Yesterday we saw tons of temples – we took our shoes on and off about 8 times as we visited the Thai Buddhist temple and the Burmese Buddhist temple in Penang (across the street from each other), and then the enormous Kek Lok Si Temple, home to thousands of Buddha statues of all sizes and poses (including a line of large Buddhas in the parking area). This temple is an elaborate complex of various styles that unfolds up a hill with various gardens, shrines and sculptures having been added over time as donations come in for expansion.

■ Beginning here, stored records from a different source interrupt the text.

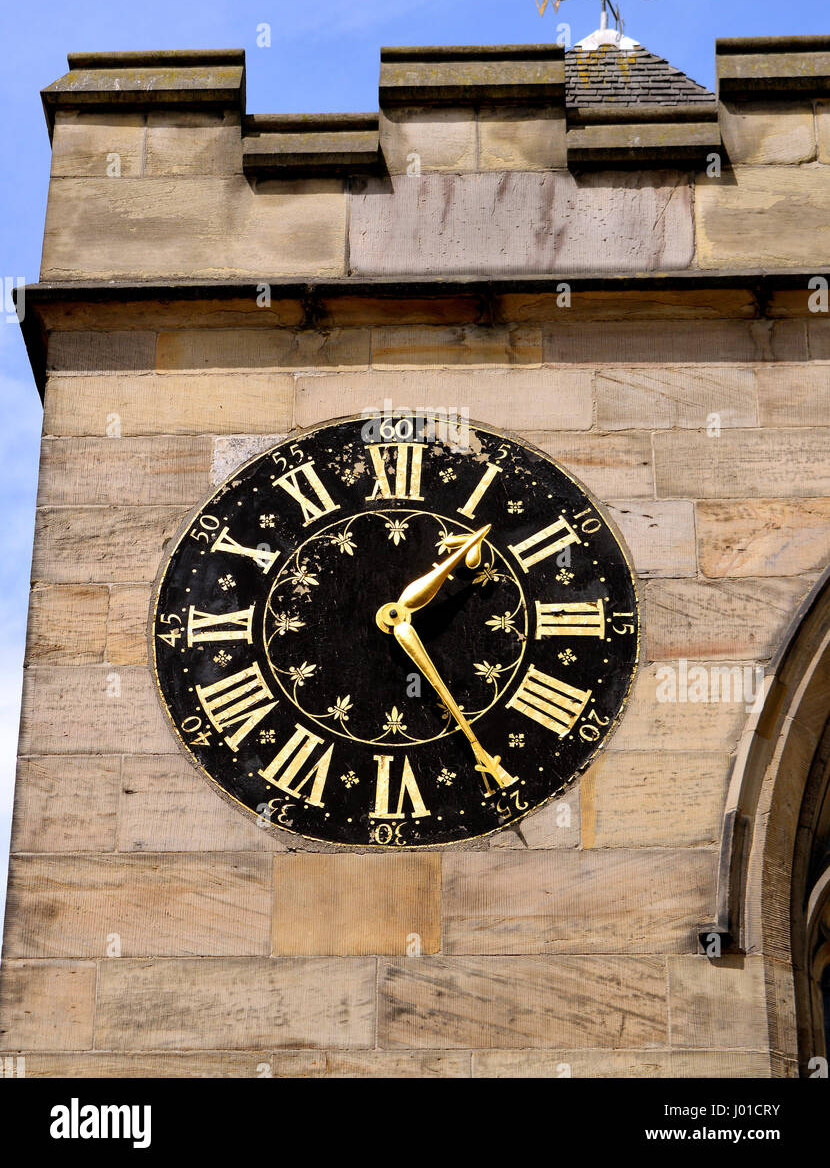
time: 1:24
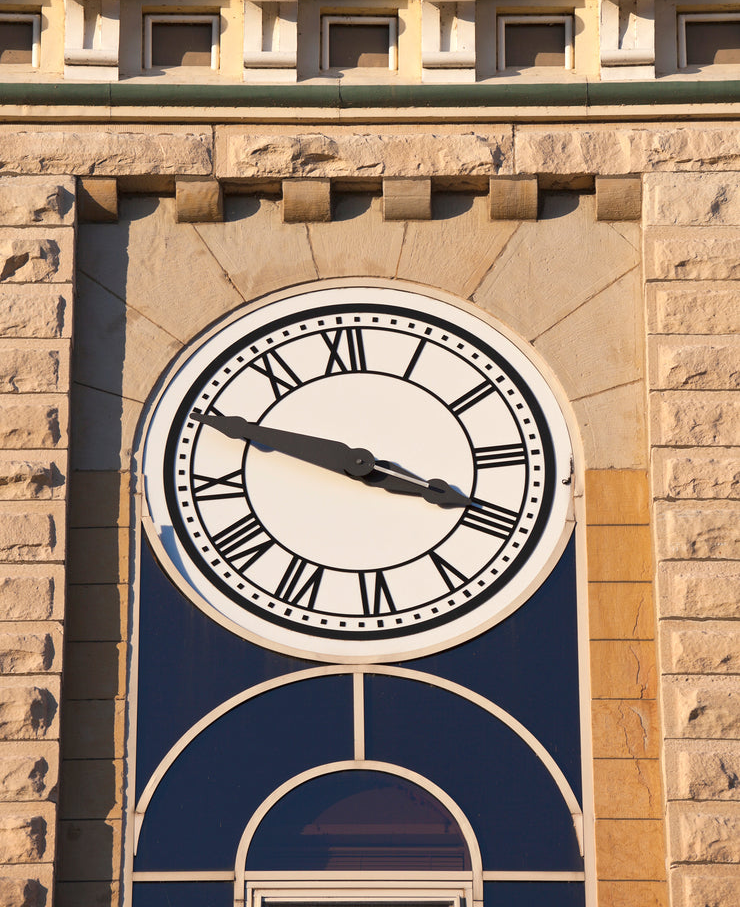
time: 3:48
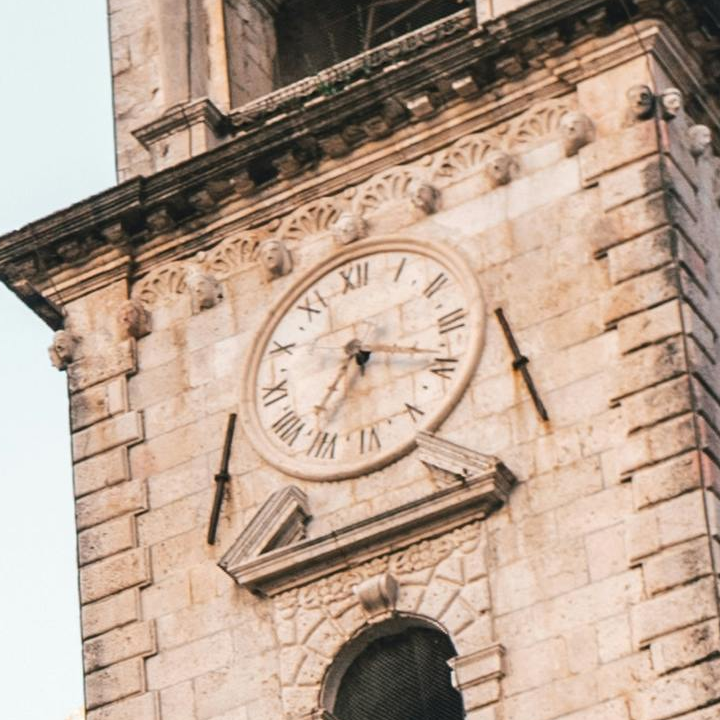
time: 7:18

We also saw some lovely beach resorts (with prices that are very low compared to anything else we have ever seen), another batik/textile plant and some rubber plantations. And we learned more about growing rice – unlike Indonesia, which has more rain, Malaysians grow only 1 crop of rice each year, not 3.
The Peranakans (the Chinese who came to Malaysia years ago and prospered) lived an extravagant lifestyle in Penang, due in part to the profits from trading opium and other products. We visited a museum that was formerly the home of one of these titans, and saw a young couple posing for pre-wedding photographs, apparently a big tradition for the Chinese. The British colonial style architecture in Georgetown, Penang is beautiful, and reminded us of Bermuda in prior years.
The literal highlight of our trip was a cable car ride to the top of Mount Gunung Mat Chinchang (2800 feet at 45 degrees, 15 minutes up and 15 minutes down). Once you get past the sheer terror of it, it is a peaceful ride, like floating through the air and listening to birds singing. On the ride and at the top, you can look out and see Thailand, the Strait of Malacca and the Andaman Sea.
So as we leave Malaysia (the ship has just started to move out of port), Joe and I wish you Buddha’s 4 blessings: love, peace, happiness and prosperity.
PS – Almost forgot to mention another benefit of being in this spot today – we saw the total solar eclipse this morning – very cool to see.